От протопопа Аввакума до Федора Абрамова: жития «грешных святых» в русской литературе | страница 12



Благоговейно приняв «народную правду» в качестве критерия истины, отечественная словесность восприняла вместе с ней и немалую часть ее вольномыслия, например, подобно народному христианству, русским писателям остался чужд принципиально важный для канонического православия идеал аскетического отречения от мира (редчайшее исключение – бунинский рассказ «Аглая» (1916) – изображает духовный выбор героини рассказа подчеркнуто со стороны[46]). Не остался незамеченным русскими писателями и феномен «народной агиографии», долгое время не привлекавший особого внимания в науке. Речь идет о весьма популярных в народной среде квазижитийных рассказах о «простонародных святых», и жизненный путь, и причины почитания которых простыми людьми мало соответствовали требованиям агиографического канона (не случайно значительная часть таких стихийно почитаемых в простонародье «святых» официального признания так и не получила). Например, нам кажется, что влияние народной агиографии ощутимо в отношении Ф. М. Достоевского к самоубийству и самоубийцам: человечное и милосердное, оно идет явно вразрез с суровыми требованиями церковной догматики (это возможное влияние будет показано нами на примере одного из фрагментов его романа «Подросток» – «рассказа о купце»).

Широкий спектр обработок житийных текстов в русской литературе «безбожного» XX в. можно обозначить двумя крайними точками. Одна из них – «средневековые» стилизации житийных сюжетов в драматургии Серебряного века, например, в «комедиях» М. А. Кузмина или в «Русальных действах» А. М. Ремизова. Вторая – сборник малой прозы «Жатва духа» (1922), принадлежащий перу ныне канонизированной подвижницы минувшего столетия Е. Ю. Кузьминой-Караваевой (матери Марии)[47]. Это своего рода «патерик», в котором семнадцать духовных текстов русского православия, в том числе несколько житий, получают художественно-философское переосмысление в соответствии с центральной авторской идеей «жатвы духа», понимаемой как спасение погибающих людей силой жертвенной христианской любви[48].
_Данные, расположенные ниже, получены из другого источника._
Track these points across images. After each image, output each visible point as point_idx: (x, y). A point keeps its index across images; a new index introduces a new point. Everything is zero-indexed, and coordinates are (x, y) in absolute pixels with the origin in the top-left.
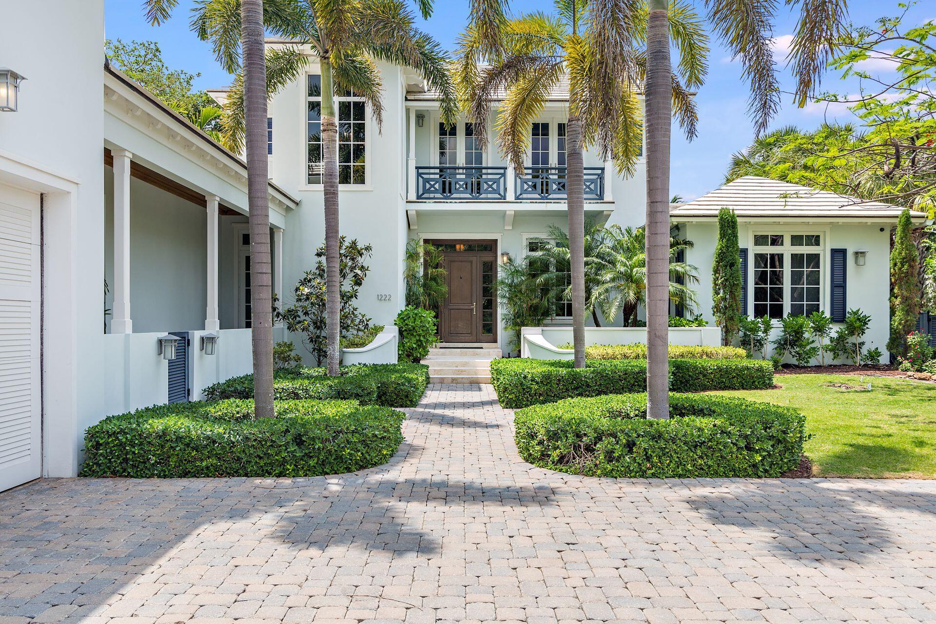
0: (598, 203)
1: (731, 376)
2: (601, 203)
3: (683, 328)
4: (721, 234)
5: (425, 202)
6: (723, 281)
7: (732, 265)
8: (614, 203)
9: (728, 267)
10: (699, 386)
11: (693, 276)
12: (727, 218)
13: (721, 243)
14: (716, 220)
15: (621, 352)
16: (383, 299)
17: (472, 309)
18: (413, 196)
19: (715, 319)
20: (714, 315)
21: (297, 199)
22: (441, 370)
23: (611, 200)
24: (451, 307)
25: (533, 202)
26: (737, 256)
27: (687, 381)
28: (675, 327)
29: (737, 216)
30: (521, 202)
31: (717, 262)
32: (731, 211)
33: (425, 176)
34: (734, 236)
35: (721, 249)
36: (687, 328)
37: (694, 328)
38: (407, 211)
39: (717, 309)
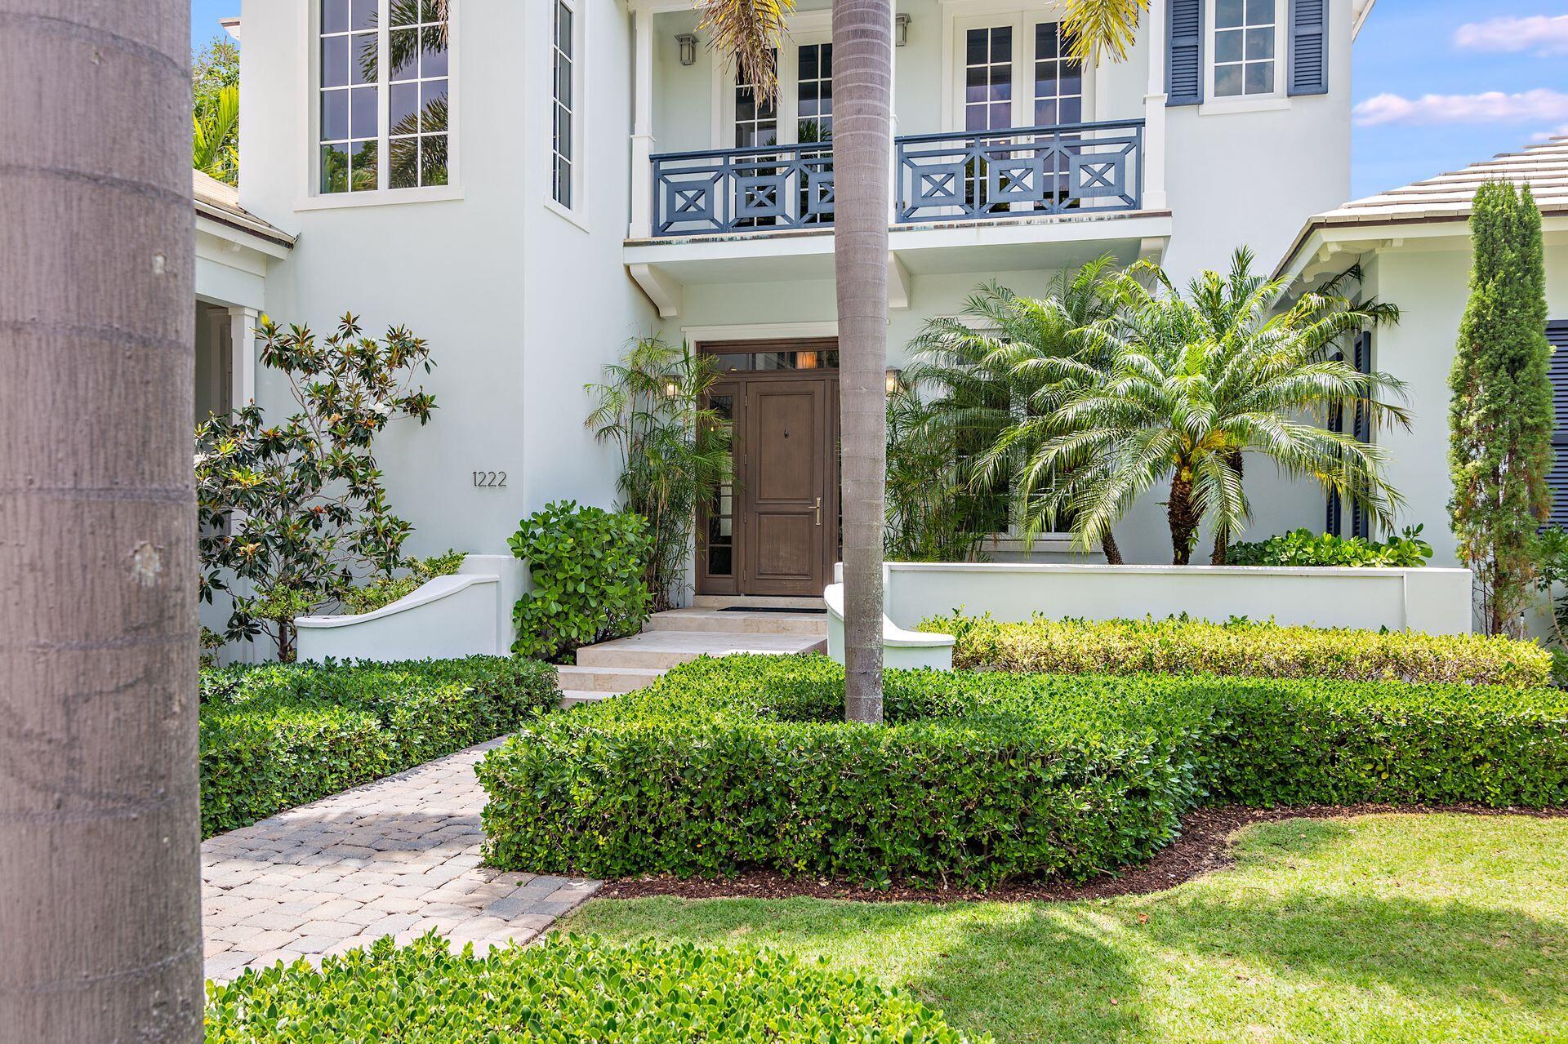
0: (1122, 217)
1: (1466, 757)
2: (1132, 216)
3: (1344, 569)
4: (1480, 268)
5: (669, 243)
6: (1486, 417)
7: (1516, 364)
8: (1169, 214)
9: (1502, 372)
10: (1335, 787)
11: (1390, 408)
12: (1502, 212)
13: (1479, 293)
14: (1466, 230)
15: (1095, 647)
16: (486, 482)
17: (812, 514)
18: (642, 228)
19: (1456, 539)
20: (1453, 529)
21: (289, 230)
22: (611, 677)
23: (1162, 208)
24: (762, 509)
25: (942, 227)
26: (1536, 335)
27: (1284, 768)
28: (1317, 564)
29: (1545, 213)
30: (910, 229)
31: (1464, 355)
32: (1518, 192)
33: (673, 179)
34: (1528, 271)
35: (1477, 314)
36: (1357, 568)
37: (1379, 569)
38: (628, 268)
39: (1465, 511)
Отметим и другую важную особенность литературных обработок житий XX столетия – даже искренне верующий и благоговеющий к духовному тексту писатель не ограничивается в своем творчестве его пересказом. В качестве примера в специальном разделе рассмотрена новелла Б. К. Зайцева «Сердце Авраамия» (1925), превратившая суховатое Житие Авраамия Галичского в драматичный рассказ о духовном восхождении к Богу еще одного русского «великого грешника» (исходный агиографический текст никаких оснований для этого не дает). Следующим шагом в этом направлении станет создание «литературных житий» вымышленных святых, ярко представленных в творчестве И. А. Бунина (рассказы «Иоанн Рыдалец», «Аглая», «Святые»).